This is the old family recipe straight from the Great Depression by way of Granny Cooksey of Isola, Mississippi. It is what I have called Hard Times Cornbread.
It has no eggs and no sugar, since those pantry items were better used for other things during hard times.
This is all that has been made in my family for as long as my memories go back. It is all that my mother and her seven sisters made, and each of their children who can cook, and all that is made in my house too. Here is what you need:
With AP Flour.
With Self Rise Flour.
1 cup Martha White Corn Meal
1 1/4 cup Martha White AP flour, 1/2 tsp Baking powder 1/2 tsp baking soda 1/2 tsp salt
1 cup Martha White Corn Meal
1 1/4 cup Martha White Self Rising Flour with 1/2 tsp salt
1 1/2 cup Buttermilk
Sufficient additional water to make mix slightly thicker than pancake batter
A good seasoned cast iron skillet
We have quite a few. This stack includes a 12 inch, 8 inch and 6 inch skillet. The 12 inch makes enough for a family of six or eight and the 6 inch one makes a fine dinner pone for the wife and me.
The one used in this recipe is the 8 inch. For the 12 inch skillet, double the recipe. For the 6 inch skillet, cut recipe by 1/3.
You also need a 390 degree preheated oven.
I stick the skillet in the oven as it preheats. You don't need the skillet until the oven gets to temperature anyway. And the skillet must be hot when the batter goes in. The preheating oven is a good place to get it hot, but not too hot.
When all is ready, mix the batter (thick please) and add it to the hot skillet with a tablespoon of vegetable or bacon oil added before the batter. It should sizzle.

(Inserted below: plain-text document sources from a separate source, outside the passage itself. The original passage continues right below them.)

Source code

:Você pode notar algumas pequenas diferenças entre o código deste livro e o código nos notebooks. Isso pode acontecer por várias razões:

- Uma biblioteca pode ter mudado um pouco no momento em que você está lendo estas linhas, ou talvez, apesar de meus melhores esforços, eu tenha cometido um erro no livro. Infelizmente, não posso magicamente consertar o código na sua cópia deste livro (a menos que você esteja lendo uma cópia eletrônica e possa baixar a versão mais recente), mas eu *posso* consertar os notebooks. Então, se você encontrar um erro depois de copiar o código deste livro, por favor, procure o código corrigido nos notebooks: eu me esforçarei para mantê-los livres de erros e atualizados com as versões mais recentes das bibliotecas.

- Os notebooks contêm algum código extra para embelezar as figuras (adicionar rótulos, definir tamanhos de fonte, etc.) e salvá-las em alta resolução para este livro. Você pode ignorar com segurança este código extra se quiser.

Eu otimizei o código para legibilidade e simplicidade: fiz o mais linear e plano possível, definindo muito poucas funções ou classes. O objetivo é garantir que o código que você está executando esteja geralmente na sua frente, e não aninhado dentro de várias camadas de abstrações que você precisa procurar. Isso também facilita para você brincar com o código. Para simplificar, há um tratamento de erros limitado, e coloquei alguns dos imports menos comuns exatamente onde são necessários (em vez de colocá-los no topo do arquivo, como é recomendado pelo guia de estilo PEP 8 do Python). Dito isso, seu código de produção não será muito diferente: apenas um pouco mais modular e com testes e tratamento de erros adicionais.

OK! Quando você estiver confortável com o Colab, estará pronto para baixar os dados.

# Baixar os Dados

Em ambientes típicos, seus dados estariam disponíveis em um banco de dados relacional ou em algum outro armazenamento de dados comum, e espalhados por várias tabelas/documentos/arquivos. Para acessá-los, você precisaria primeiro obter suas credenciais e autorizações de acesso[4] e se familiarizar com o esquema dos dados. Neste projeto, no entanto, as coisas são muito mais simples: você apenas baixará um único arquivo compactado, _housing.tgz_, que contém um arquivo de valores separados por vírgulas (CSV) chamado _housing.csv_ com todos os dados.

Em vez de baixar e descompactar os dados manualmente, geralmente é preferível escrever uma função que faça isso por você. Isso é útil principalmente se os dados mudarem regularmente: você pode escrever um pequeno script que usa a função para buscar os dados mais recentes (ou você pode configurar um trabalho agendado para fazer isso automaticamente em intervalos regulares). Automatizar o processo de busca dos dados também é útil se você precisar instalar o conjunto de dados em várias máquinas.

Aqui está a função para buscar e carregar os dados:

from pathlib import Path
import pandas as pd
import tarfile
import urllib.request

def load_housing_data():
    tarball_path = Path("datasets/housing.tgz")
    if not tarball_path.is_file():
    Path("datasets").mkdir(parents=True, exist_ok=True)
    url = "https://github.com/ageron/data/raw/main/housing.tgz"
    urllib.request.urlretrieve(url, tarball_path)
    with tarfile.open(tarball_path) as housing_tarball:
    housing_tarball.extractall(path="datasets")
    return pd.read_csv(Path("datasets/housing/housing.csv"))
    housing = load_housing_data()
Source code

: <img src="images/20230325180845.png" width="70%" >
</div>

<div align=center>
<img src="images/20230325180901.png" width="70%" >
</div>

Place in center of the oven and bake for 30-45 minutes. Cooking times will vary, and you will learn what your oven does. Granny Cooksey baked hers in a wood stove for years. My oven is electric convection. The cornbread from Granny's wood stove was pretty good to a four year old kid. She did just fine when they finally got Propane but I think she missed her wood stove until the day she died - just not cleaning out the ashes. (I think that was the youngest daughter or Pawpaw's job)
The top should look like this when ready to come out of the oven.
The skillet side is crunchy magic! And if your skillet is properly seasoned, the pone falls right out.
Here, Have a slice
In My Opinion, a perfect wedge will be tender, slightly moist and you should see individual grains of bread. This one is perfect. Crunchy brown crust, tender bread and wonderful corn flavor. The butter is ok too. Pan Fried Cornbread
Do you ever do it this way? It is quicker than baking the pone and you get a nice crunch on both sides! The taste seems a little different too. Not better or worse, just different.
Make the batter slightly thinner than if baking in the oven.
Take a hot skillet on the burner eye and drizzle in a little oil.
Spoon the batter on the hot oil like a pancake.
It should sizzle. You can see the edge like this when it needs to be flipped.
I forgot to take a photo of the finished pone of skillet fried cornbread. You will be forced to look at this shot.
I wish I had taken a photo of crumbled cornbread and chopped onions in a cold glass of milk. If you've never tried this, you have my pity.
Really good on the plate soaked in pea or butterbean juice with chopped onions too.